3. Day 2: gel polymerization

   1. After the overnight incubation, remove the anchoring solution from each well and wash samples with 200 μL of 1× PBS. This step should be performed on a shaker (at speed 40–70 rpm) for 10 min at RT and repeated twice.

   2. While the samples are washing, construct custom-made coverslip wells for use during gel polymerization: Use a microscope slide as a base, place two coverslips (22 × 22), one on either end of the slide, and add ~2 μL of water to adhere the coverslips to the slide. Apply a second set of coverslips over the first set using super glue. Make enough coverslip wells for every sample. (For more details, see Figure 2A. For a video demonstration, see Tillberg et al. [1].)

      Note: Two sets of coverslips are used to accommodate for the thickness of the sample (~300 μm). Use as many coverslips as needed to avoid crushing the sample.

Extracted information:
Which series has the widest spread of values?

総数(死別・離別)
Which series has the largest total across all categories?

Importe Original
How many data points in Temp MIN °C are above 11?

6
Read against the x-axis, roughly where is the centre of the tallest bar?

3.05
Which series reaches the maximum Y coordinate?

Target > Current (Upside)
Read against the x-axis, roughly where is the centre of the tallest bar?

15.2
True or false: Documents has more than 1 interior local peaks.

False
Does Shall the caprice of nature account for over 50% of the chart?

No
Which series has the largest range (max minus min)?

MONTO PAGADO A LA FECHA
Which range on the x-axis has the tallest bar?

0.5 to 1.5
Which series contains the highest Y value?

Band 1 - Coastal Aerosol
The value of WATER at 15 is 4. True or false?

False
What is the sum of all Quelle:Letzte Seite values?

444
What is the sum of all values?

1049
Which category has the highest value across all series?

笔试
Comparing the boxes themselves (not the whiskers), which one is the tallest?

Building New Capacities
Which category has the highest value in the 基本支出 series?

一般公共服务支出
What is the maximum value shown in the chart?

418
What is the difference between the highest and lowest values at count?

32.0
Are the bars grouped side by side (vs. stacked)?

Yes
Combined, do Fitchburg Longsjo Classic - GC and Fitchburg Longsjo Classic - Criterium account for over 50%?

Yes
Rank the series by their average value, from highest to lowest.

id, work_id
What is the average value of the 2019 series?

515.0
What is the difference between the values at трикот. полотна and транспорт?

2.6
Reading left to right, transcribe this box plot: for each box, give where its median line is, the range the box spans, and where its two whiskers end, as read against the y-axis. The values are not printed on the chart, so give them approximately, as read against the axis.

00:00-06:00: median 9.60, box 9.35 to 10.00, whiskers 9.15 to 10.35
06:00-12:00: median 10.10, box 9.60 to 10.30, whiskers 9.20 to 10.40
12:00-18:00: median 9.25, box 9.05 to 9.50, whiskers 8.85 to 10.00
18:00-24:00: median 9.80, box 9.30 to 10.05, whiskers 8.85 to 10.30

Tasks to carry out:
A – Reproduce the gel polymerization protocol word for word, starting at "3. Day 2: gel" and ending at "and repeated twice.".
B – Take the gel polymerization protocol further, beginning right after its final sentence.
The listing is independent material, unrelated to the gel polymerization protocol.

Numbered answers:
A –
3. Day 2: gel polymerization

   1. After the overnight incubation, remove the anchoring solution from each well and wash samples with 200 μL of 1× PBS. This step should be performed on a shaker (at speed 40–70 rpm) for 10 min at RT and repeated twice.

B –
   3. After washing with 1× PBS, remove the 1× PBS from each well and replace it with 376 μL of monomer solution, and then sequentially add 8 μL of 0.5% 4-HT stock solution.

   4. Rock the plate on a shaker (at speed 40–70 rpm) for 10 min at RT, allowing the 376 μL of monomer solution to mix with the 8 μL of 0.5% 4-HT stock solution and to allow the mixture to diffuse into the sample.

   5. Remove the solution from step C4 and add 376 μL of fresh monomer solution. Then, add 8 μL of 0.5% 4-HT stock solution.

   6. This time, rock the plate on a shaker (at speed 40–70 rpm) for 5 min at RT, again allowing the 376 μL of monomer solution to mix with the 8 μL of 0.5% 4-HT stock solution and to allow the mixture to diffuse into the sample.

      Note: Steps C7–9 should be performed on one sample at a time and executed quickly to prevent premature polymerization of samples. Once step C9 is performed on one sample, go back to step C7 and repeat with each sample.

   7. Add 8 μL of 10% TEMED stock solution and rock the plate on a shaker (at speed 40–70 rpm) for 1 min.

   8. Add 8 μL of 10% APS stock solution and rock the plate on a shaker (at speed 40–70 rpm) for 30 s. Together, these reagents form the gelling solution and initiate polymerization.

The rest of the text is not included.